Your humble Fool, a longtime Ford investor, can't help wishing that Ford's update had looked a little further into the future. How does Ford plan to roll out self-driving technology, or deal with new models of personal mobility that might replace car ownership for many people in America and elsewhere? We don't know -- at least not yet.
But Ford did address a growing concern of many investors: namely, that its product line is becoming stale. Ford has been losing ground in China, and -- aside from the F-Series pickups -- its sales in the United States haven't been great. In both cases, a big part of the explanation is Ford's aging product line.

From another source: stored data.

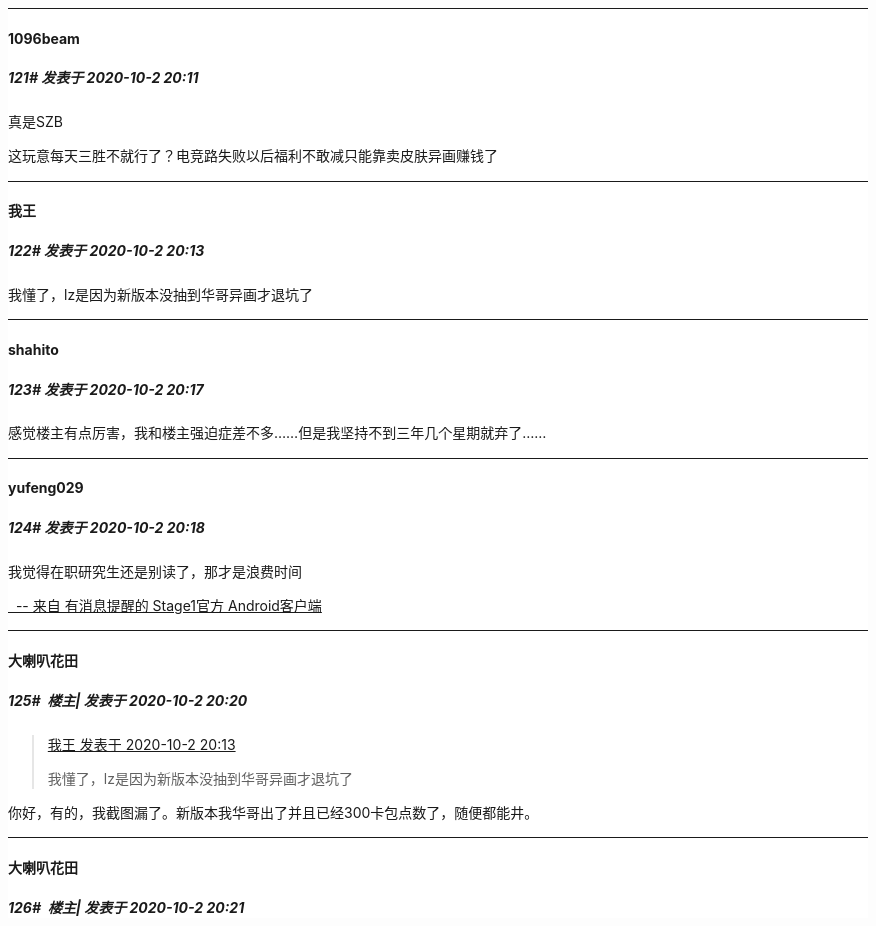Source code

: 
-----

####  1096beam  
##### 121#       发表于 2020-10-2 20:11


真是SZB

这玩意每天三胜不就行了？电竞路失败以后福利不敢减只能靠卖皮肤异画赚钱了


-----

####  我王  
##### 122#       发表于 2020-10-2 20:13


我懂了，lz是因为新版本没抽到华哥异画才退坑了


-----

####  shahito  
##### 123#       发表于 2020-10-2 20:17


感觉楼主有点厉害，我和楼主强迫症差不多……但是我坚持不到三年几个星期就弃了……


-----

####  yufeng029  
##### 124#       发表于 2020-10-2 20:18


我觉得在职研究生还是别读了，那才是浪费时间

[  -- 来自 有消息提醒的 Stage1官方 Android客户端](https://www.coolapk.com/apk/140634)


-----

####  大喇叭花田  
##### 125#         楼主| 发表于 2020-10-2 20:20


<blockquote><a href="httphttps://bbs.saraba1st.com/2b/forum.php?mod=redirect&amp;goto=findpost&amp;pid=48932310&amp;ptid=1963008" target="_blank">我王 发表于 2020-10-2 20:13</a>

我懂了，lz是因为新版本没抽到华哥异画才退坑了</blockquote>
你好，有的，我截图漏了。新版本我华哥出了并且已经300卡包点数了，随便都能井。


-----

####  大喇叭花田  
##### 126#         楼主| 发表于 2020-10-2 20:21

We now know that will change, and soon. Ford said that these new products should take its "average showroom age" in the U.S. from 5.7 years to 3.3 years by 2020, which it expects to be the lowest among mass-market automakers.
Assuming that the economy doesn't slip too far, these new products should help boost Ford's sales growth and margin, and that should help draw more investors to Ford's beaten-up stock. But there's more to do -- and we're still waiting to hear from CEO Jim Hackett on what comes after 2020.